Sadly – and not really surprisingly- the huchen isn’t doing well. As many other fishes which need clean and oxygen- rich streaming water, it suffered considerably from pollution and changes of the original shape of the streams. One of the most serious problems is the loss of most of its spawning grounds. The huchen needs clean gravel in fast streaming and clean water for its spawn. But such areas have significantly decreased in number. Another problem is the decrease of prey fish for the young huchen, like the common nase (Chondrostoma nasus), a cyprinid which populates the same streams as the huchen. Its fry is among the most important prey items for small huchen.
Today the huchen can only survive in many streams due to artificial stocking. It is a good thing that this works at all, and that a few adult specimens can produce vast numbers of eggs which can be used to breed thousands of young fishes. But the other side of the medal is a massive reduction of genetic diversity in those fish. That is one reason why it is so important to make sure that specimens of endangered species should be able to survive and reproduce in the wild.
Überaus interessant, ich wusste garnicht das Huchen noch in der Isar vorkommen.
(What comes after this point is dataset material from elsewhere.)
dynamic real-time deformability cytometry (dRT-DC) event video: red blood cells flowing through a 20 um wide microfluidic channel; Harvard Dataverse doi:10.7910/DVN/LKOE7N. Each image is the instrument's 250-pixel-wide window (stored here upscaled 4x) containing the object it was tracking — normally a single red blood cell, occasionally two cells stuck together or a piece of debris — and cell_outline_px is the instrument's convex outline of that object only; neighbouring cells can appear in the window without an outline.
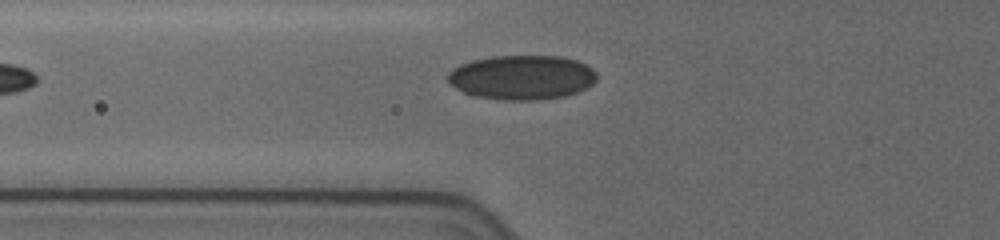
{"species": "human", "species_latin": "Homo sapiens", "temperature_condition": "cold", "stored_images_in_passage": 8, "camera_frame_rate_fps": 3000, "um_per_image_px": 0.085, "donor": {"sex": "female"}, "frame": {"image": 1, "passage_image": 8, "time_ms": 6.0, "image_size_px": [1000, 240], "cell_outline_px": [[596, 80], [592, 84], [576, 92], [564, 96], [536, 100], [504, 100], [472, 96], [456, 88], [448, 80], [448, 72], [452, 68], [460, 64], [472, 60], [492, 56], [560, 56], [576, 60], [592, 68], [596, 72]], "centroid_in_image_um": [44.34, 6.57], "position_along_channel_um": 81.5, "area_um2": 38.55}}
Genauso wie ich nicht wusste das sie so gewaltige Zähne hatten.
Es ist erstaunlich wie viele Grossfische in der Donau leben oder lebten – Welse, Zander, Hechte, Barben, Karpfen, Hausen, Störe, und Schwarzmeerforellen.
Aber da würde sich mir eine frage stellen – bewohnen Huchen und Zander nicht in the gleichen Habitate und sind von ähnlicher Grösse mit einem ähnlichen Beuteschemaß Wissen sie ob es irgendwelche konkurrenz zwischen den beiden Arten, und ob der Zander sich das verschwinden des Huchens zu Nutze gemacht hat, ähnlich wie er es beim verschwinden des Hechtes tut?
Ich hoffe das meine fragen sie nicht nerven.
mfg
Die Donau ist ja ein extrem vielgestaltiger Fluss, welcher sowohl flache sauerstoffreiche Abschnitte mit Kiesgrund und starker Strömung beinhaltet, wie auch flache und relativ trübe Deltas und Altarme mit sehr schwacher Strömung, schlammigen Boden und relativ wenig Sauerstoff. Der Huchen ist ja auch ein Bewohner der relativ flachen, schnellfließenden Zuflüsse, also eher eine klassische Barbenzone. Zander dagegen bevorzugen langsamer fließendes und tieferes Wasser mit weniger Strömung, dahingehend sind beide Arten nur bedingt miteinander in Konkurenz, selbst wenn sie sich in manchen Übergangszonen sicher auch mal über den Weg schwimmen.